Cancer treatment-related declines in CD4 count may increase mortality risk in people with HIV
medwireNews: Treatment with chemotherapy and/or radiotherapy is associated with a reduction in CD4 count in adults with HIV and cancer, relative to surgery or other therapy, and this in turn is associated with an increased risk for death, US study findings indicate.
Keri Calkins and colleagues from Johns Hopkins University in Baltimore, Maryland, say their data support “the hypothesis that immune status in persons with HIV can influence mortality after cancer diagnosis.”
The cohort study included 196 adults (69% men; median age 50 years) with HIV who were treated for cancer between 1997 and 2016. The participants had a median baseline CD4 count of 297 cells/μL, and the majority (60.2%) received chemotherapy and/or radiotherapy.
Among patients with a baseline CD4 count of greater than 500 cells/μL, there was an initial reduction in CD4 count regardless of treatment type, but the researchers found that the fall was 203 cells/µL greater with chemotherapy and/or radiotherapy than with surgery or other treatment.
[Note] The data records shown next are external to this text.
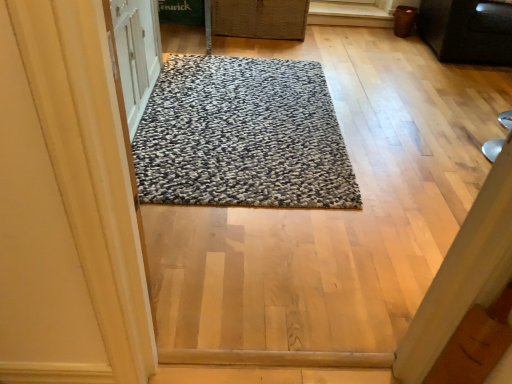
Identify the location of free spot above textured gray rug at center (from a real-world perspective). (219, 114).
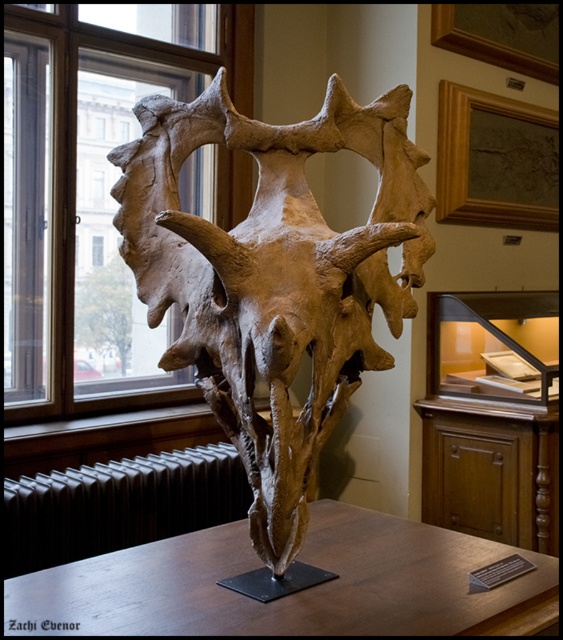
Is clear glass window at upper left above black metal radiator at lower left?

Yes.

Between clear glass window at upper left and black metal radiator at lower left, which one appears on the left side from the viewer's perspective?

clear glass window at upper left is more to the left.

At what (x,y) coordinates should I click in order to perform the action: click on clear glass window at upper left. Please return your answer as a coordinate pair (x, y). The width and height of the screenshot is (563, 640). Looking at the image, I should click on click(x=91, y=196).

Is brown bone skull at center thinner than clear glass window at upper left?

Indeed, brown bone skull at center has a lesser width compared to clear glass window at upper left.

Is point (222, 106) farther from camera compared to point (69, 52)?

No, it is in front of (69, 52).

Identify the location of brown bone skull at center. pos(274,276).

Is clear glass window at upper left below brown wooden table at center?

No, clear glass window at upper left is not below brown wooden table at center.

Is clear glass window at upper left thinner than brown wooden table at center?

Correct, clear glass window at upper left's width is less than brown wooden table at center's.

Is point (25, 388) in front of point (189, 547)?

No, (25, 388) is further to viewer.

Identify the location of clear glass window at upper left. (91, 196).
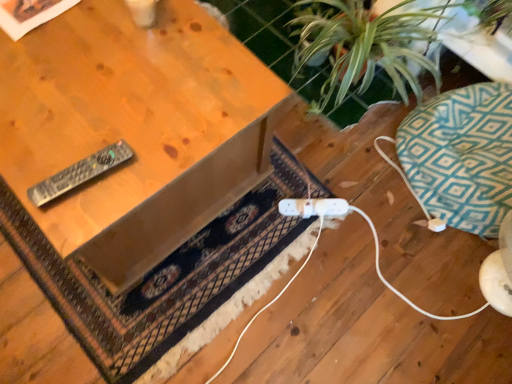
At what (x,y) coordinates should I click in order to perform the action: click on vacant space situated on the left part of white plastic plug at lower center. Please return your answer as a coordinate pair (x, y). The height and width of the screenshot is (384, 512). Looking at the image, I should click on (265, 210).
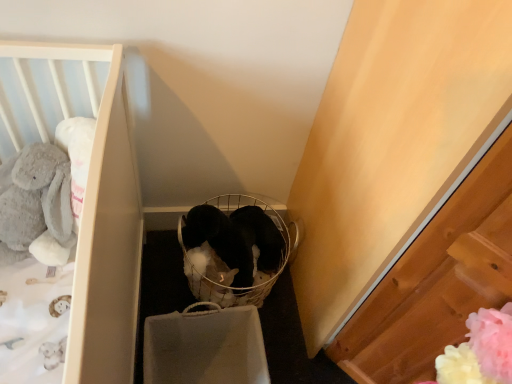
Question: Looking at their shapes, would you say white crib at left is wider or thinner than black plush baby carriage at center?

Choices:
 (A) wide
 (B) thin

Answer: (B)

Question: In terms of height, does white crib at left look taller or shorter compared to black plush baby carriage at center?

Choices:
 (A) tall
 (B) short

Answer: (B)

Question: Considering the real-world distances, which object is farthest from the black plush baby carriage at center?

Choices:
 (A) white crib at left
 (B) soft gray plush rabbit at left

Answer: (B)

Question: Which is nearer to the white crib at left?

Choices:
 (A) soft gray plush rabbit at left
 (B) black plush baby carriage at center

Answer: (A)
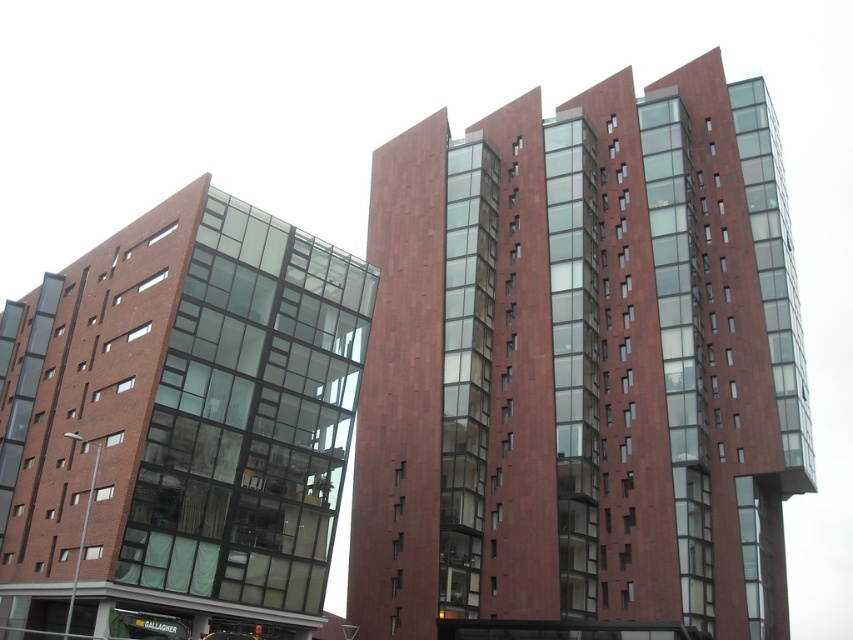
Which is above, red brick building at center or matte brick building at left?

Positioned higher is red brick building at center.

Which is in front, point (688, 531) or point (169, 609)?

Point (169, 609)

Identify the location of red brick building at center. (582, 365).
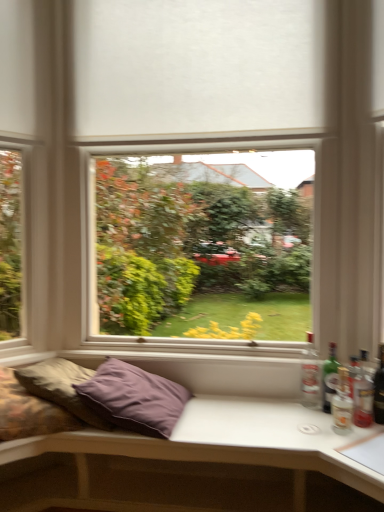
Question: Is green glass bottle at right, placed as the 2th bottle when sorted from front to back, bigger than clear glass bottle at right, marked as the 1th bottle in a left-to-right arrangement?

Choices:
 (A) no
 (B) yes

Answer: (A)

Question: Is green glass bottle at right, the second bottle from the left, wider than clear glass bottle at right, which ranks as the third bottle in right-to-left order?

Choices:
 (A) yes
 (B) no

Answer: (B)

Question: Is green glass bottle at right, arranged as the 2th bottle when viewed from the right, directly adjacent to clear glass bottle at right, which ranks as the third bottle in right-to-left order?

Choices:
 (A) yes
 (B) no

Answer: (A)

Question: Does green glass bottle at right, arranged as the 2th bottle when viewed from the right, come in front of clear glass bottle at right, marked as the 1th bottle in a left-to-right arrangement?

Choices:
 (A) yes
 (B) no

Answer: (A)

Question: Considering the relative sizes of green glass bottle at right, placed as the 2th bottle when sorted from front to back, and clear glass bottle at right, which is the first bottle from back to front, in the image provided, is green glass bottle at right, placed as the 2th bottle when sorted from front to back, shorter than clear glass bottle at right, which is the first bottle from back to front,?

Choices:
 (A) no
 (B) yes

Answer: (B)

Question: Considering the positions of point (354, 394) and point (326, 367), is point (354, 394) closer or farther from the camera than point (326, 367)?

Choices:
 (A) farther
 (B) closer

Answer: (B)

Question: Based on their positions, is translucent glass bottle at right, which is the third bottle from back to front, located to the left or right of green glass bottle at right, the second bottle from the left?

Choices:
 (A) right
 (B) left

Answer: (A)

Question: From the image's perspective, is translucent glass bottle at right, the first bottle viewed from the right, located above or below green glass bottle at right, arranged as the 2th bottle when viewed from the right?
Furthermore, the difference between the two groups then persisted during 5 years of follow-up.
By contrast, among the patients with a baseline CD4 count of 350 cells/μL or lower, the initial reduction was on average 45 cells/μL greater with chemotherapy and/or radiotherapy than with surgery or other treatment, and reduced during follow-up such that there was no difference between the two groups by 5 years.
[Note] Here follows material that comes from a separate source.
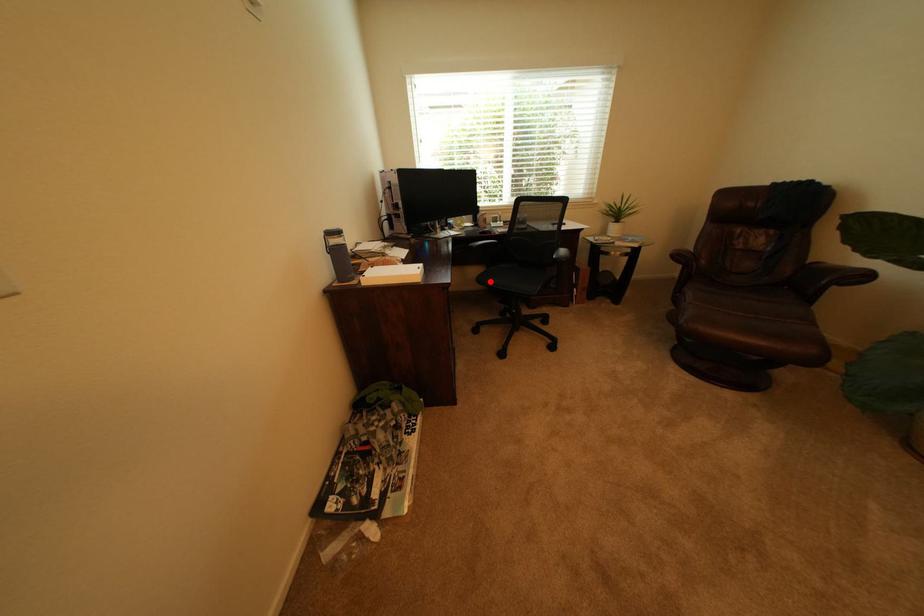
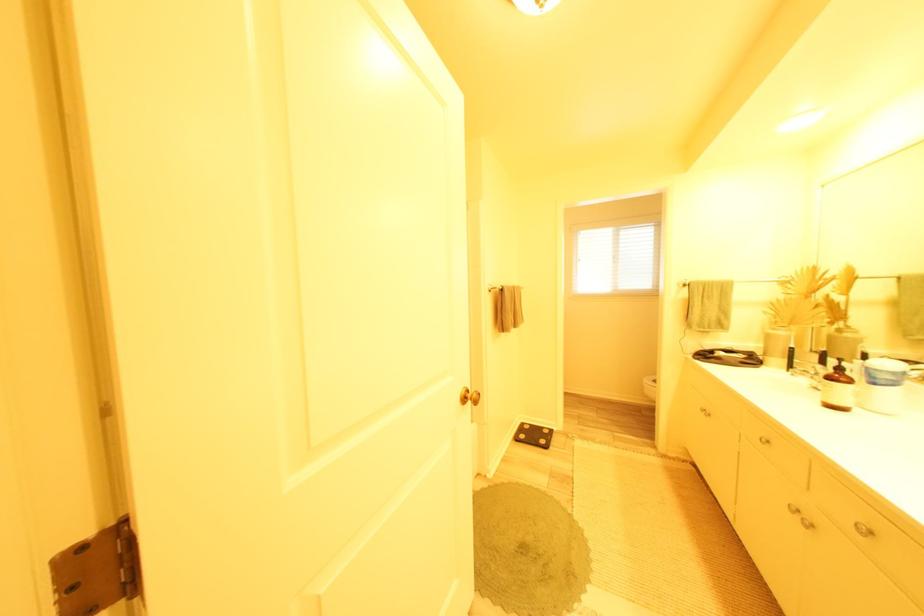
Question: I am providing you with two images of the same scene from different viewpoints. A red point is marked on the first image. Can you still see the location of the red point in image 2?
Contrary to expectations, the researchers also found that treatment with chemotherapy and/or radiotherapy was not associated with an increase in HIV RNA levels.
Indeed, among the patients who were virally suppressed (HIV RNA ≤400 copies/mL), there was no change in their HIV RNA level compared with surgery or other treatment, while those who were virally unsuppressed at baseline experienced a decline in HIV viral load from a mean of 3311 copies/mL to a mean 1698 copies/mL.
“This finding suggests that perhaps the monitoring and engagement in health care associated with ongoing chemotherapy and/or radiotherapy may improve ART [antiretroviral therapy] uptake or ART adherence and rejects the concern that more intensive cancer treatment regimens may negatively affect ART adherence,” Calkins and co-authors write in JAMA Oncology.
The researchers report that the 5-year cumulative mortality rate was 45.1%. However, after adjustment for potential confounders, including longitudinal log10 HIV RNA level and cancer severity, they found that each 100 cells/μL decrease in CD4 count after initial cancer treatment resulted in a 27% increased risk for death.
They therefore conclude: “The results of this cohort study suggest that maintaining a high CD4 count after cancer diagnosis has clinically meaningful implications for survival.”
In an accompanying comment, Thomas Uldrick, from Fred Hutchinson Cancer Research Institute in Seattle, Washington, USA, and co-authors say that the findings “reflect the feasibility of treating HIV and cancer concurrently.”
However, they add that “[i]mproved methods to evaluate immune function in people with HIV and cancer are also needed.”
Uldrick et al conclude: “Future research should focus on further optimization of ART initiation and reducing ART interruption during cancer therapy and build on the success story of ART through development of additional highly effective immunotherapeutic approaches for a range of HIV-associated cancers.”